Keying ist vergleichbar mit der Photoshop Farbbereichsauswahl.

Gruß


----------



## scrotum (5. November 2006)

hm, das würde ja nur funktionieren, wenn alle Autos die gleiche Farbe hätten oder die Umgebung eine andere Farbe wie alle Autos, jedoch ist das in der Realität ziemlich unmöglich. Oder sehe ich das falsch? Auf dem Video kommen sicher so ungefähr 30-40 Autos vorbei...


----------



## Jan-Frederik Stieler (5. November 2006)

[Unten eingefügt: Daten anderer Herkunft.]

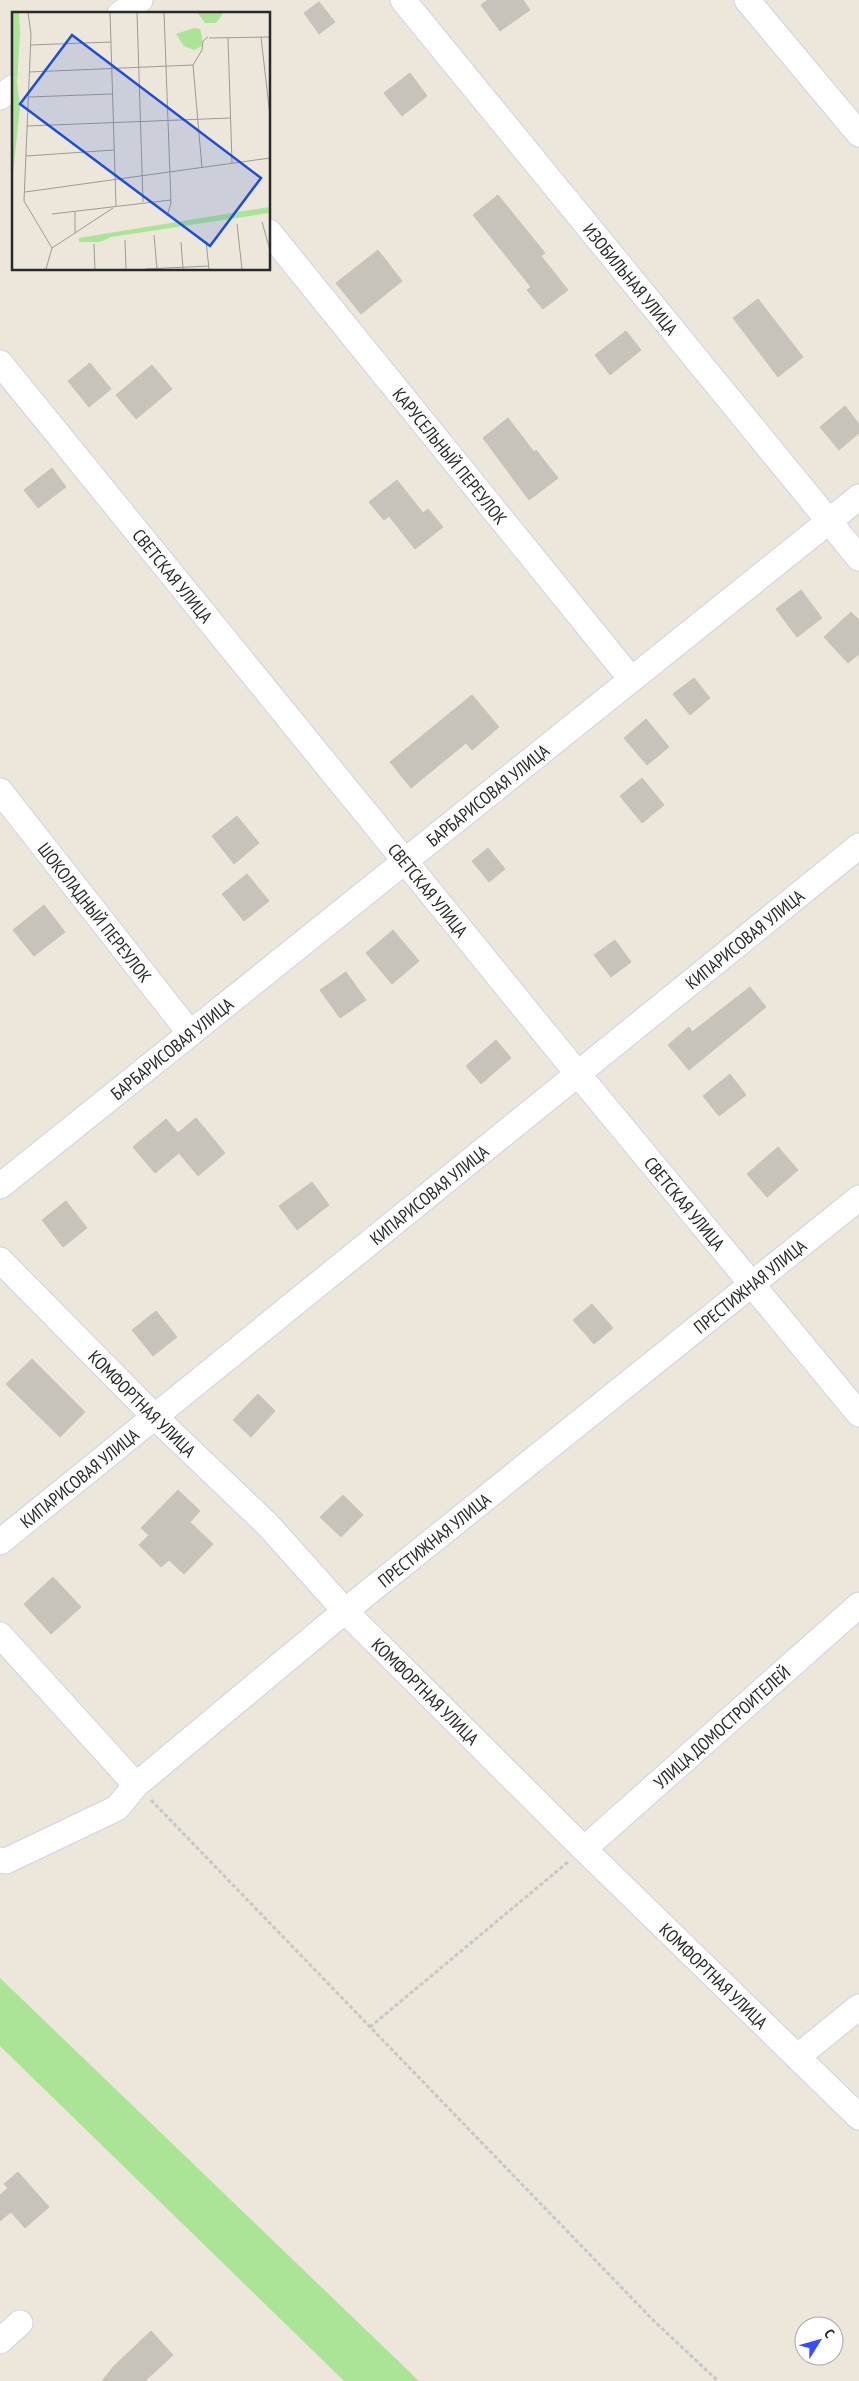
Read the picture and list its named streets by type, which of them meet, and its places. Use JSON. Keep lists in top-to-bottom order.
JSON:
{
  "streets": {
    "street": [
      "ИЗОБИЛЬНАЯ УЛИЦА",
      "КАРУСЕЛЬНЫЙ ПЕРЕУЛОК",
      "СВЕТСКАЯ УЛИЦА",
      "БАРБАРИСОВАЯ УЛИЦА",
      "ШОКОЛАДНЫЙ ПЕРЕУЛОК",
      "КИПАРИСОВАЯ УЛИЦА",
      "ПРЕСТИЖНАЯ УЛИЦА",
      "КОМФОРТНАЯ УЛИЦА",
      "УЛИЦА ДОМОСТРОИТЕЛЕЙ"
    ]
  },
  "crossings": [
    ["ИЗОБИЛЬНАЯ УЛИЦА", "БАРБАРИСОВАЯ УЛИЦА"],
    ["КАРУСЕЛЬНЫЙ ПЕРЕУЛОК", "БАРБАРИСОВАЯ УЛИЦА"],
    ["СВЕТСКАЯ УЛИЦА", "БАРБАРИСОВАЯ УЛИЦА"],
    ["СВЕТСКАЯ УЛИЦА", "КИПАРИСОВАЯ УЛИЦА"],
    ["СВЕТСКАЯ УЛИЦА", "ПРЕСТИЖНАЯ УЛИЦА"],
    ["БАРБАРИСОВАЯ УЛИЦА", "ШОКОЛАДНЫЙ ПЕРЕУЛОК"],
    ["КИПАРИСОВАЯ УЛИЦА", "КОМФОРТНАЯ УЛИЦА"],
    ["ПРЕСТИЖНАЯ УЛИЦА", "КОМФОРТНАЯ УЛИЦА"],
    ["КОМФОРТНАЯ УЛИЦА", "УЛИЦА ДОМОСТРОИТЕЛЕЙ"]
  ],
  "north": "top right"
}
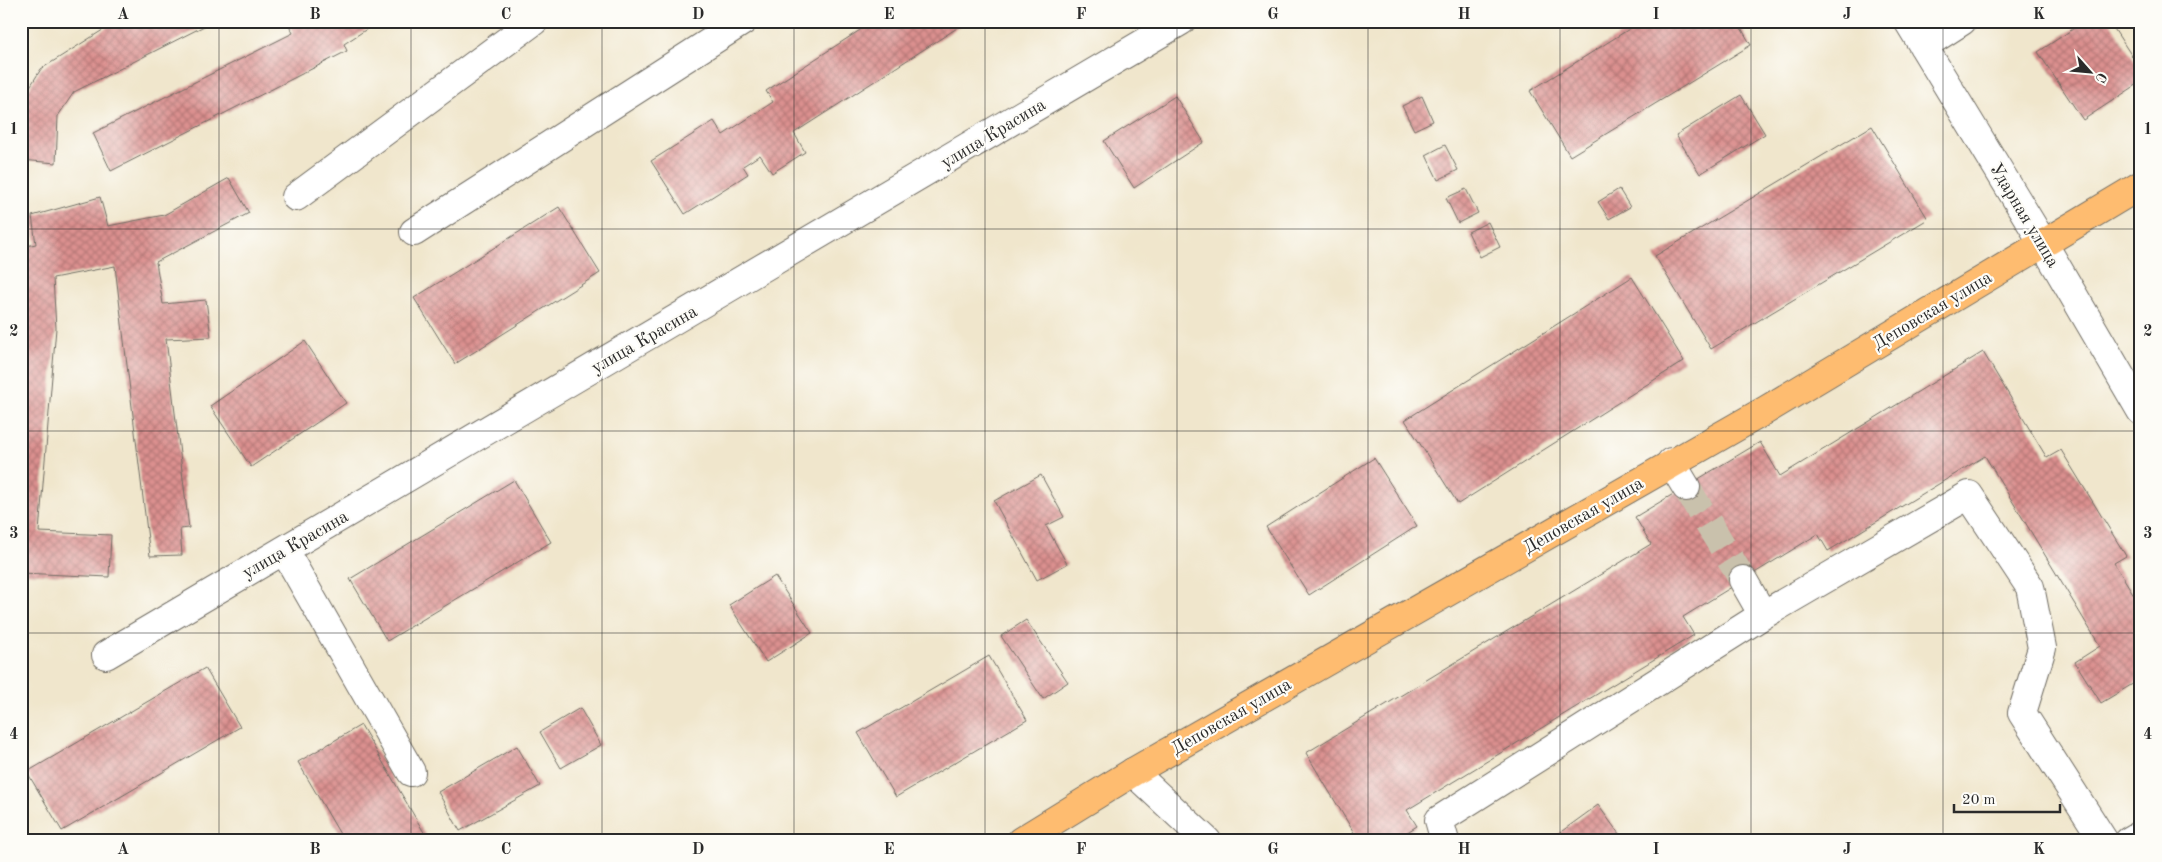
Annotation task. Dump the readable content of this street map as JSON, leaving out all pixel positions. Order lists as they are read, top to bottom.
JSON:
{
  "streets": {
    "main road": ["Деповская улица"],
    "street": ["улица Красина", "Ударная улица"]
  },
  "crossings": [
    ["Ударная улица", "Деповская улица"]
  ],
  "scale_bar": "20 m",
  "north": "bottom right",
  "grid": {
    "columns": [
      "A",
      "B",
      "C",
      "D",
      "E",
      "F",
      "G",
      "H",
      "I",
      "J",
      "K"
    ],
    "rows": [
      "1",
      "2",
      "3",
      "4"
    ]
  }
}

Nun du müßtest naürlich für jedes Auto mit einer anderen farbe ein neues Keying anlegen und halt mit nem Toleranzbereich arbeiten. Ist schon sehr aufwändig. Aber irgendeine Möglichkeit wirds da schon geben da sowas ja auch in richtigen Filmproduktionen gemacht wird.


----------



## scrotum (5. November 2006)

klar eine Möglichkeit ist immer da... auch wenn man jedes einzelne frame einzeln bearbeiten muss, jedoch lohnt sich diese Arbeit für mein Projekt nicht, da es "nur" ein Schulprojekt ist und keine Millionenschwere Filmproduktion ;-).


----------